Lo stesso teschio, a cui Amleto rivolgerà domande spinose sul senso dell’esistenza.

Ma anche quel teschio che ritroviamo nel culto atavico delle capuzzelle partenopee.

Anime pezzentelle, perchè di pari livello sociale, ma anche perchè chi perde i propri cari ha l’anima a pezzi.
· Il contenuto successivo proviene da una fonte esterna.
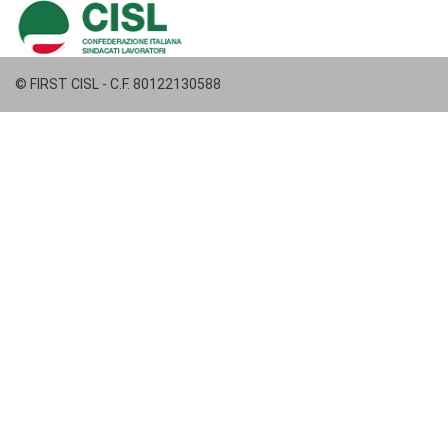
© FIRST CISL - C.F. 80122130588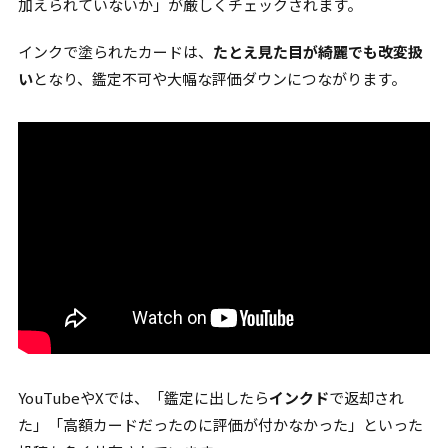
加えられていないか」が厳しくチェックされます。
インクで塗られたカードは、
たとえ見た目が綺麗でも改変扱
い
となり、鑑定不可や大幅な評価ダウンにつながります。
YouTubeやXでは、「鑑定に出したら
インクド
で返却され
た」「高額カードだったのに評価が付かなかった」といった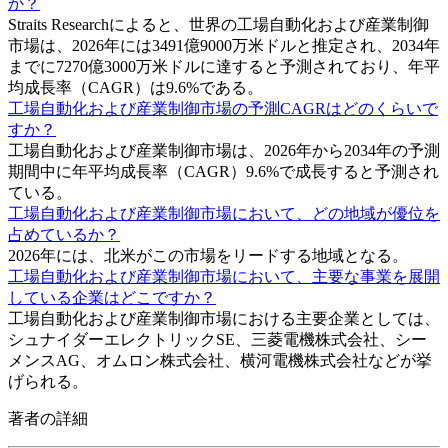
か？
Straits Researchによると、世界の工場自動化および産業制御
市場は、2026年には3491億9000万米ドルと推定され、2034年
までに7270億3000万米ドルに達すると予測されており、年平
均成長率（CAGR）は9.6%である。
工場自動化および産業制御市場の予測CAGRはどのくらいで
すか？
工場自動化および産業制御市場は、2026年から2034年の予測
期間中に年平均成長率（CAGR）9.6%で成長すると予測され
ている。
工場自動化および産業制御市場において、どの地域が優位を
占めているか？
2026年には、北米がこの市場をリードする地域となる。
工場自動化および産業制御市場において、主要な事業を展開
している企業はどこですか？
工場自動化および産業制御市場における主要企業としては、
シュナイダーエレクトリックSE、三菱電機株式会社、シー
メンスAG、オムロン株式会社、横河電機株式会社などが挙
げられる。
著者の詳細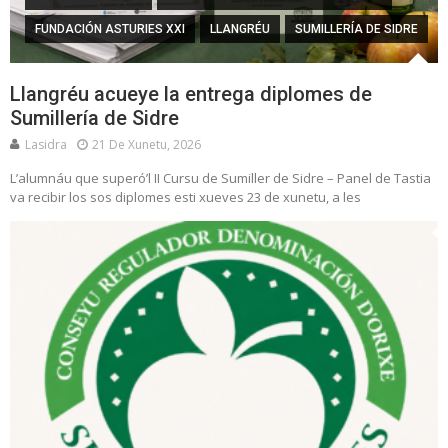
FUNDACIÓN ASTURIES XXI
LLANGRÉU
SUMILLERÍA DE SIDRE
Llangréu acueye la entrega diplomes de
Sumillería de Sidre
Lasidra
21 De Xunetu, 2026
L’alumnáu que superó’l II Cursu de Sumiller de Sidre – Panel de Tastia
va recibir los sos diplomes esti xueves 23 de xunetu, a les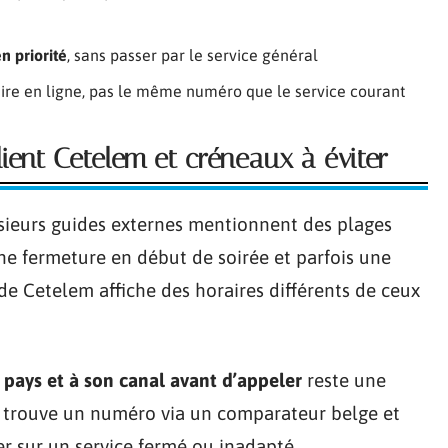
n priorité
, sans passer par le service général
aire en ligne, pas le même numéro que le service courant
lient Cetelem et créneaux à éviter
lusieurs guides externes mentionnent des plages
ne fermeture en début de soirée et parfois une
de Cetelem affiche des horaires différents de ceux
n pays et à son canal avant d’appeler
reste une
ui trouve un numéro via un comparateur belge et
r sur un service fermé ou inadapté.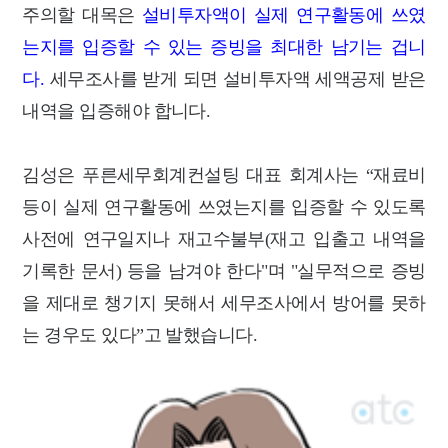
주의할 대목은
설비투자액이 실제 연구활동에 쓰였
는지를 입증할 수 있는 증빙을 최대한 남기는 겁니
다.
세무조사를 받게 되면 설비투자액 세액공제 받은
내역을 입증해야 합니다.
김성은 푸른세무회계컨설팅 대표 회계사는 “재료비
등이 실제 연구활동에 쓰였는지를 입증할 수 있도록
사전에 연구일지나 재고수불부(재고 입출고 내역을
기록한 문서) 등을 남겨야 한다"며 "실무적으로 증빙
을 제대로 챙기지 못해서 세무조사에서 방어를 못하
는 경우도 있다”고 발했습니다.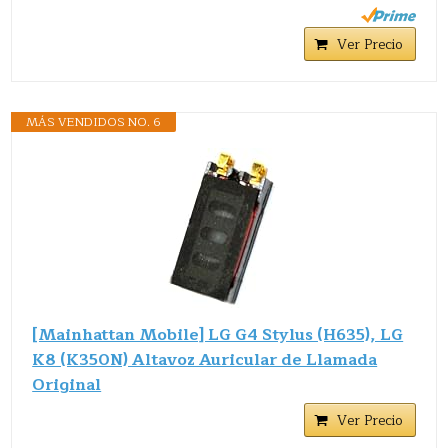
Ver Precio
MÁS VENDIDOS NO. 6
[Mainhattan Mobile] LG G4 Stylus (H635), LG
K8 (K350N) Altavoz Auricular de Llamada
Original
Ver Precio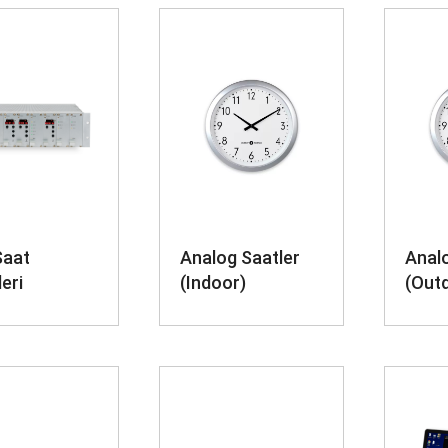
Saat
Analog Saatler
Analo
leri
(Indoor)
(Out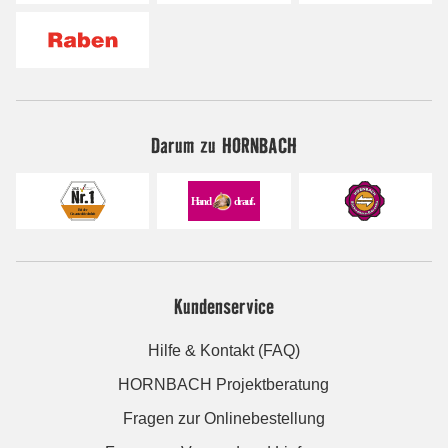
Darum zu HORNBACH
Kundenservice
Hilfe & Kontakt (FAQ)
HORNBACH Projektberatung
Fragen zur Onlinebestellung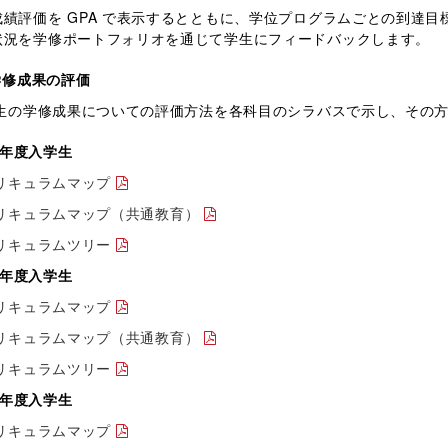
成績評価を GPA で表示するとともに、学位プログラムごとの到達
状況を学修ポートフォリオを通じて学生にフィードバックします。
学修成果の評価
の学修成果についての評価方法を各科目のシラバスで示し、その方
26年度入学生
リキュラムマップ
リキュラムマップ（共通教育）
リキュラムツリー
25年度入学生
リキュラムマップ
リキュラムマップ（共通教育）
リキュラムツリー
24年度入学生
リキュラムマップ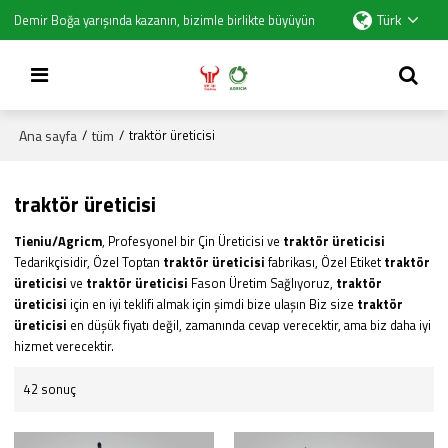
Türk
Demir Boğa yarışında kazanın, bizimle birlikte büyüyün
Ana sayfa
tüm
/
/
traktör üreticisi
traktör üreticisi
Tieniu/Agricm
, Profesyonel bir Çin Üreticisi ve
traktör üreticisi
Tedarikçisidir, Özel Toptan
traktör üreticisi
fabrikası, Özel Etiket
traktör
üreticisi
ve
traktör üreticisi
Fason Üretim Sağlıyoruz,
traktör
üreticisi
için en iyi teklifi almak için şimdi bize ulaşın Biz size
traktör
üreticisi
en düşük fiyatı değil, zamanında cevap verecektir, ama biz daha iyi
hizmet verecektir.
42 sonuç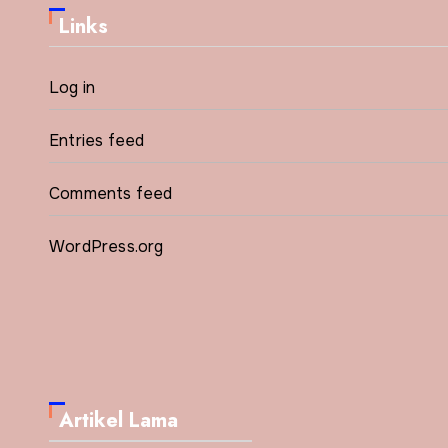
Links
Log in
Entries feed
Comments feed
WordPress.org
Artikel Lama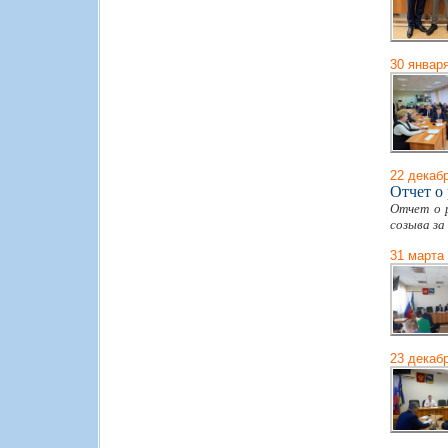
30 январ
22 декаб
Отчет о
Отчет о 
созыва за
31 марта
23 декаб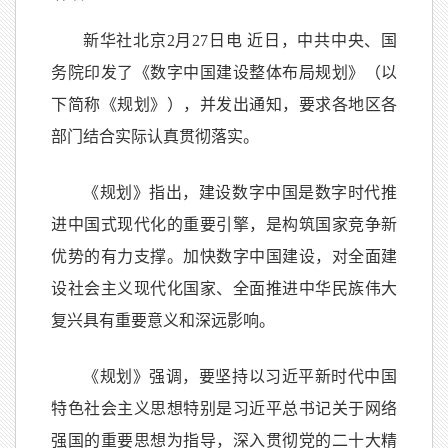
新华社北京2月27日电 近日，中共中央、国
务院印发了《数字中国建设整体布局规划》（以
下简称《规划》），并发出通知，要求各地区各
部门结合实际认真贯彻落实。
《规划》指出，建设数字中国是数字时代推
进中国式现代化的重要引擎，是构筑国家竞争新
优势的有力支撑。加快数字中国建设，对全面建
设社会主义现代化国家、全面推进中华民族伟大
复兴具有重要意义和深远影响。
《规划》强调，要坚持以习近平新时代中国
特色社会主义思想特别是习近平总书记关于网络
强国的重要思想为指导，深入贯彻党的二十大精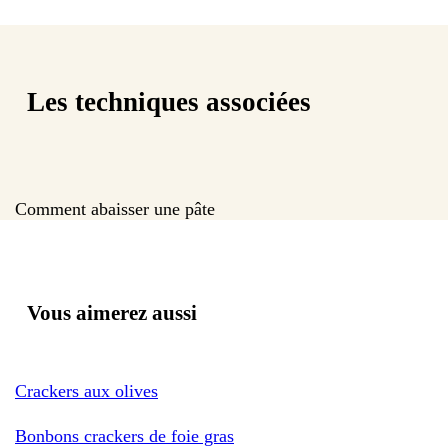
Les techniques associées
Comment abaisser une pâte
Vous aimerez aussi
Crackers aux olives
Bonbons crackers de foie gras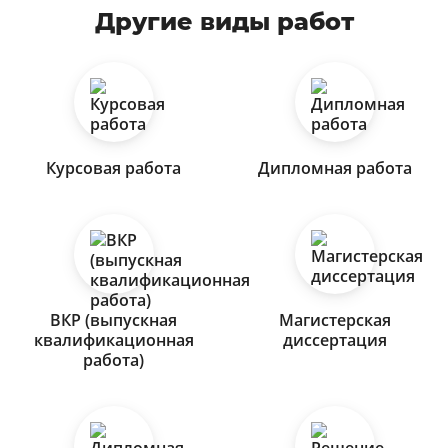
Другие виды работ
Курсовая работа
Дипломная работа
ВКР (выпускная
Магистерская
квалификационная
диссертация
работа)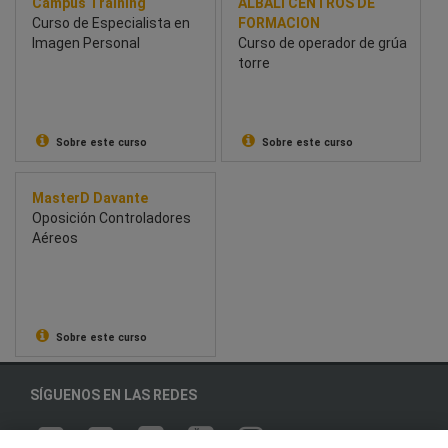
Campus Training
ALBALI CENTROS DE
Curso de Especialista en
FORMACION
Imagen Personal
Curso de operador de grúa
torre
Sobre este curso
Sobre este curso
MasterD Davante
Oposición Controladores
Aéreos
Sobre este curso
SÍGUENOS EN LAS REDES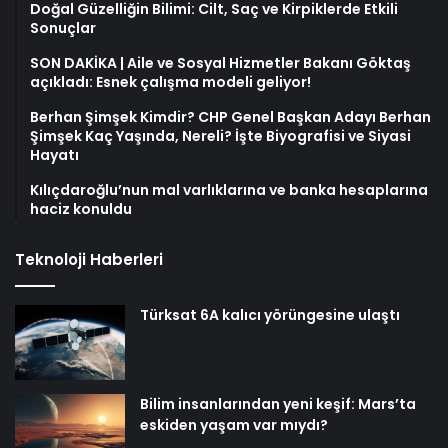
Doğal Güzelliğin Bilimi: Cilt, Saç ve Kirpiklerde Etkili
Sonuçlar
SON DAKİKA | Aile ve Sosyal Hizmetler Bakanı Göktaş
açıkladı: Esnek çalışma modeli geliyor!
Berhan Şimşek Kimdir? CHP Genel Başkan Adayı Berhan
Şimşek Kaç Yaşında, Nereli? İşte Biyografisi ve Siyasi
Hayatı
Kılıçdaroğlu’nun mal varlıklarına ve banka hesaplarına
haciz konuldu
Teknoloji Haberleri
Türksat 6A kalıcı yörüngesine ulaştı
Bilim insanlarından yeni keşif: Mars’ta
eskiden yaşam var mıydı?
Si riduce a un pezzente, perchè non ha più nulla che conti davvero.

Ci sono tante citazioni trasversali: riferite a Totò, a Massimo Trosi, a Eduardo.

Pirandellianamente il teatro, che dovrebbe portare in scena una finzione, si rivela il luogo dell’aletheia, della verità, in grado di sollevare il velo.

Gli attori e i burattini, al pari dei Sei personaggi in cerca di autore, sono meno reali, ma più veri.

Un finale di rassegna entusiasmante, con protagonisti intensi e autentici, che conferiscono a questo Amleto un vero e proprio upgrade di autenticità.

Tutte le operazioni compiute – rimarca il regista – lo sono state per rimanere fedeli al testo shakespeariano, che poi è quello che penso abbia fatto anche Antonio Piccolo, cioè utilizzare la lingua napoletana, che un idioma molto poetico e musicale, per restituire un testo che non è, alla fine, qualcosa di diverso da Shakespeare, e nemmeno uno Shakespeare napoletanizzato, bensì è uno Shakespeare  molto più vicino all’originale rispetto a tante traduzioni in italiano“.